## Data records

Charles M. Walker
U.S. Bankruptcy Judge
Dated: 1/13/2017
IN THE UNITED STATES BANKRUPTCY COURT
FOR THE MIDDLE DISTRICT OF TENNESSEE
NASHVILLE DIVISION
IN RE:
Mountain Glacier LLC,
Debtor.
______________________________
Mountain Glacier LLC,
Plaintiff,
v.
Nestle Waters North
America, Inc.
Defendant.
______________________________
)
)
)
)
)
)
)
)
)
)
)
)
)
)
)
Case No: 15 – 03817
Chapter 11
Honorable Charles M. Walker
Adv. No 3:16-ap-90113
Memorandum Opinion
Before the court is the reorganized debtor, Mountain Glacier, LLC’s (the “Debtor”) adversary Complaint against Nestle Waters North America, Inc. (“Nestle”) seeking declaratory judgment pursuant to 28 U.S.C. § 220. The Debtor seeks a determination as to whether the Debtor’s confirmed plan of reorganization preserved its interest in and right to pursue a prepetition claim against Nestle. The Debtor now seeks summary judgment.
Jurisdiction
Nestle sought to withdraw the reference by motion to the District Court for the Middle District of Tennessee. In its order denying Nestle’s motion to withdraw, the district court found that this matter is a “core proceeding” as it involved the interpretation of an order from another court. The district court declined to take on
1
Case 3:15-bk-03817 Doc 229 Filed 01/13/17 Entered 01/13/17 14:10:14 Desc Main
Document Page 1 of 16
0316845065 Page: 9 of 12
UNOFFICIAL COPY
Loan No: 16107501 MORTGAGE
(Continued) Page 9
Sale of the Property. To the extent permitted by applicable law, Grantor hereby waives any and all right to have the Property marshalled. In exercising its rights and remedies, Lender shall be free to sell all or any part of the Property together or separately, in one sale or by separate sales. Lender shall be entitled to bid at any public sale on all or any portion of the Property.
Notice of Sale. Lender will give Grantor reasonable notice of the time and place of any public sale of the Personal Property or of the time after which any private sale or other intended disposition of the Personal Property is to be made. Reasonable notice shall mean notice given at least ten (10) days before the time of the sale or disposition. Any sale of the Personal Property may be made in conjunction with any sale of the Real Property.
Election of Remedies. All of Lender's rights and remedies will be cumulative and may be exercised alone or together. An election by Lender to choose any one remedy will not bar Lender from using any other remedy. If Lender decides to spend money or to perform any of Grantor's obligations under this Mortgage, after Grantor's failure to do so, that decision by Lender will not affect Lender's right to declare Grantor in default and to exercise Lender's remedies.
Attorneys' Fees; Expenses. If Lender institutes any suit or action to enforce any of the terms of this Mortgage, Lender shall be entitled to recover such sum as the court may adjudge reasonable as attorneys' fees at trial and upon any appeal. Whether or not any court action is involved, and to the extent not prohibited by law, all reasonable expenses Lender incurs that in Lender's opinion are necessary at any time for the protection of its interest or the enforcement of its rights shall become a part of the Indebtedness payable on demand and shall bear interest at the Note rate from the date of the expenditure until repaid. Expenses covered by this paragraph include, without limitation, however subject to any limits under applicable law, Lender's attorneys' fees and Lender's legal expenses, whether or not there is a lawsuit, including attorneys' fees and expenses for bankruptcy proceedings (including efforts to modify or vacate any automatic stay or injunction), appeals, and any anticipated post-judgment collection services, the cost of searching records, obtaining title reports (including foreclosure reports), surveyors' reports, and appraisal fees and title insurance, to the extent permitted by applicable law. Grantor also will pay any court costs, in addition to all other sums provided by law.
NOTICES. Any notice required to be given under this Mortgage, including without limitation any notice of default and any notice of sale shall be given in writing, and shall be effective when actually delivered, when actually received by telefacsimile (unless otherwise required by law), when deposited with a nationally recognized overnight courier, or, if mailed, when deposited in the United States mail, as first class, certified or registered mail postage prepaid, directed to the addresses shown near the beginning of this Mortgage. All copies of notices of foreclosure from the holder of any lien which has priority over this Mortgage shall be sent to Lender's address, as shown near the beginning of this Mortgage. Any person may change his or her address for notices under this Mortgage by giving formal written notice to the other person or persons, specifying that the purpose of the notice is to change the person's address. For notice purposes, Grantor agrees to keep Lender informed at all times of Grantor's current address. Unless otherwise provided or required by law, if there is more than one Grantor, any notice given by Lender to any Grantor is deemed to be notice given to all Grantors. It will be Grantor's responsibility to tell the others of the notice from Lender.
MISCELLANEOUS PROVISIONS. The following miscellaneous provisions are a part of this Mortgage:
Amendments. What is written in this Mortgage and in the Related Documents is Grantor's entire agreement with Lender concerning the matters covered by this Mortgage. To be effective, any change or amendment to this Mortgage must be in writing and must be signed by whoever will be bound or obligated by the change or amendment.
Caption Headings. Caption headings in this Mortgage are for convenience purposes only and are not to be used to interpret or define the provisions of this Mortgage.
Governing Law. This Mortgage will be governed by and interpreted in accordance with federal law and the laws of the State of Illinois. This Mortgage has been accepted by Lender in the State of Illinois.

## Task brief
Check each line above for the string "after" and copy those that have it.

## Solution to the exercise
Notice of Sale. Lender will give Grantor reasonable notice of the time and place of any public sale of the Personal Property or of the time after which any private sale or other intended disposition of the Personal Property is to be made. Reasonable notice shall mean notice given at least ten (10) days before the time of the sale or disposition. Any sale of the Personal Property may be made in conjunction with any sale of the Real Property.
Election of Remedies. All of Lender's rights and remedies will be cumulative and may be exercised alone or together. An election by Lender to choose any one remedy will not bar Lender from using any other remedy. If Lender decides to spend money or to perform any of Grantor's obligations under this Mortgage, after Grantor's failure to do so, that decision by Lender will not affect Lender's right to declare Grantor in default and to exercise Lender's remedies.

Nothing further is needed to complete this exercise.